If you are the type of person who would stare at that ball and ponder if there is any possible way of doing this, I feel sorry for you. It's a trick and a waste of time; there's no way of telling without unwinding it all and starting over. But even then, how do you know which is which? They are identical, remember? Not only is there no way of telling, but it doesn't matter. What matters is that you took these two parts and you created something whole and meaningful out of them. Before you started you may have found yourself feeling the string, observing it's colors and if you're really weird maybe even smelling it. But at the same time I'd bet you were thinking how can I roll these sons of bitches up the craziest and most ball making way? There was a plan to make something, and the materials to make them with. The motivation was the objective.

The Point

Things happen and you must make the best with what you are given. You can look at this provocation through whatever lens you want, but for the next couple of sentences I'm putting my young designer hat back on. As someone who works on a lot of digital and interactive projects, it has been my experience in observing and critiquing work on many showcase blogs that the atmosphere and intellectual processes of creating something are a lot of the times less integrated than our super duper ball of yarn. A lot of the times they look phenomenal, but make absolutely no sense. Other times they are super easy to use, but because a lack of atmospheric hierarchy, they aren't memorable. This is something I try to be constantly aware of when I am working on a project. I try to be involved in every aspect of the act of creating as possible. That means making intellectual and atmospheric decisions simultaneously. I want to make flow charts while simultaneously mocking things up in Photoshop & Illustrator, and at the same time coding that all into a working prototype.

Sure, you can decide a button looks a certain way, but without thinking of it in the bigger picture—having a plan for what happens on :hover and is there a transition after you use it is silly. You are looking at it just as a button. You need to have a plan for that button. It's part in whatever story you are telling is far more important than simply being a flat rectangle with some text on it. You have to think about why you're giving something a certain look while simultaneously letting that look contribute to the overall plan. I like the idea of user experience designers and visual designers being great at their own things, but truly that could be a recipe for disaster if they cannot communicate well. By my definition one is the intellect and one is the atmosphere. That's why I like the meaning behind the title interaction designer. I think people who think of all aspects of something all at once are the best type of people. They are empathetic, intelligent, and able to execute ideas in the most thorough way.

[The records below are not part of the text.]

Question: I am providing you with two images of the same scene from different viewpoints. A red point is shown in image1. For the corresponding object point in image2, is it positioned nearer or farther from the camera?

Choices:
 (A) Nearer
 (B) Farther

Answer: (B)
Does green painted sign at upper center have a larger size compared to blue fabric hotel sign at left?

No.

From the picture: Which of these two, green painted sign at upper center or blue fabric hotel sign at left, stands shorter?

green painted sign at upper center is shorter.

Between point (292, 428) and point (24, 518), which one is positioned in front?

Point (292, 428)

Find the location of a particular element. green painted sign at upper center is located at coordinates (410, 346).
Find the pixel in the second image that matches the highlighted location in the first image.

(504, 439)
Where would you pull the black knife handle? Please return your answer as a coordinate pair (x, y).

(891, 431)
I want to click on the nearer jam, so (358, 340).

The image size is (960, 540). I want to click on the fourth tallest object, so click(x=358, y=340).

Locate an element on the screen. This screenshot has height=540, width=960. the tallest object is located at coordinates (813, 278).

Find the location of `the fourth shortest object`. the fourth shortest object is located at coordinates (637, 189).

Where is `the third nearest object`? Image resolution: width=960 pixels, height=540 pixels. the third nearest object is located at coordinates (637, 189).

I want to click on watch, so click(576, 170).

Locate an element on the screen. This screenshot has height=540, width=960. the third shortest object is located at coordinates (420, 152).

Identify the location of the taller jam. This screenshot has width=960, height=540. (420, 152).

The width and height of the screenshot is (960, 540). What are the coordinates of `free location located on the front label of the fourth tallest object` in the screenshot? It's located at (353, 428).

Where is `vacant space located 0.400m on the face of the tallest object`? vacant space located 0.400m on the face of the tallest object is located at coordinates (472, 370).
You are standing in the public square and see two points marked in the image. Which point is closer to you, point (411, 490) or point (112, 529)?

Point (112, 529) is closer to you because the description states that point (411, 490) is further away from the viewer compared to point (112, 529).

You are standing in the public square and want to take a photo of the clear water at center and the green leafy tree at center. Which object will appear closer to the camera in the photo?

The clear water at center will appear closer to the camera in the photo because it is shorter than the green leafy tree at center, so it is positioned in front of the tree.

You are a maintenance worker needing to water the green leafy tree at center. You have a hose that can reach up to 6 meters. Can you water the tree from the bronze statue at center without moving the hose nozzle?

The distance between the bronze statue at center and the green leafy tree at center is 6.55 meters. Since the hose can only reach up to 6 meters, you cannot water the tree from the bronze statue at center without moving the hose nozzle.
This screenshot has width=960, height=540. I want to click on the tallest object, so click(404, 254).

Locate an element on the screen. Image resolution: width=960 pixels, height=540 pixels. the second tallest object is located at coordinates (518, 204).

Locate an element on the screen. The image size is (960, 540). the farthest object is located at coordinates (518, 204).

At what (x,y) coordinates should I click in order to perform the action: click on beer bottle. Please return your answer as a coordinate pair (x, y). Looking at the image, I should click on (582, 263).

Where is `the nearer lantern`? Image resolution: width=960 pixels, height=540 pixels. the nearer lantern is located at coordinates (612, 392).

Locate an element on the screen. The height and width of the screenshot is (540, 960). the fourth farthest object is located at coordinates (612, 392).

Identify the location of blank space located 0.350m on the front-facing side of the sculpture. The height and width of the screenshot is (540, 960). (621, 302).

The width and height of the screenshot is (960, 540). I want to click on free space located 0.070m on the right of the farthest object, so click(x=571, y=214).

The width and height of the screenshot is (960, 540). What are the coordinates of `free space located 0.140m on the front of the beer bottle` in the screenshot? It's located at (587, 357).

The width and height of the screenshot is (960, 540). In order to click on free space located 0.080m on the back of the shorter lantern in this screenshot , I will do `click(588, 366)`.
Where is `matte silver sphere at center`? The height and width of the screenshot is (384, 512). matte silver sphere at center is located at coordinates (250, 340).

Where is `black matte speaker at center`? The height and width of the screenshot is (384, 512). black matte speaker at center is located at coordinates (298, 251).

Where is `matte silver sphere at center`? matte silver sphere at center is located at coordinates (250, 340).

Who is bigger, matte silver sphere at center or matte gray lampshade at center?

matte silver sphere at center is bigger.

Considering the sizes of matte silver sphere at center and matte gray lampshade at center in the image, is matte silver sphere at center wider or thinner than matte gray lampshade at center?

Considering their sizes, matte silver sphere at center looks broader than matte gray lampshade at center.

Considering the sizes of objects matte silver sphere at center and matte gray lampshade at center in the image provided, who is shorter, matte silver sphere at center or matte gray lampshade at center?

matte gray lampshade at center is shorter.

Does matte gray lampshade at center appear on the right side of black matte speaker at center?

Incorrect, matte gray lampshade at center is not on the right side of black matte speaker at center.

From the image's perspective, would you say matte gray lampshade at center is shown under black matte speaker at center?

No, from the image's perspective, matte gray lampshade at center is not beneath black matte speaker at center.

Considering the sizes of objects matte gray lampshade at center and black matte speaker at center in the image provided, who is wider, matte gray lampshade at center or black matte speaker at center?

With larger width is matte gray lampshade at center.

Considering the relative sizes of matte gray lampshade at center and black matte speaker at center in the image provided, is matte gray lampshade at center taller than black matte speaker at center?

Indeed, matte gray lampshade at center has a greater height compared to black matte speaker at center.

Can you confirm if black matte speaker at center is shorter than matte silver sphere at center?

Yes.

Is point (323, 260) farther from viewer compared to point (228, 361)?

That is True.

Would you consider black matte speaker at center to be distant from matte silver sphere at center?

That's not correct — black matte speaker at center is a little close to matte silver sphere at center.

I'd like to switch my hat back to the 24 year old person that is dealing with life's hardest problems to explain how atmosphere and intellect relate to all facets of life, but that would just be depressing. Instead I challenge you to take my opinions here and try and see how and why atmosphere and intellect are working together in your life to tell a story. Stories should be memorable not because of just one monumental moment. They should be memorable because of the importance of everything that lead up to that monumental moment. The best stories to me are the ones you think are over, but then something small happens that starts a bigger, better, and more exciting chain of events.

Someday I will actually explore this concept of atmospheric and intellectual processes in more depth. Not now though. My brain can't handle that right now.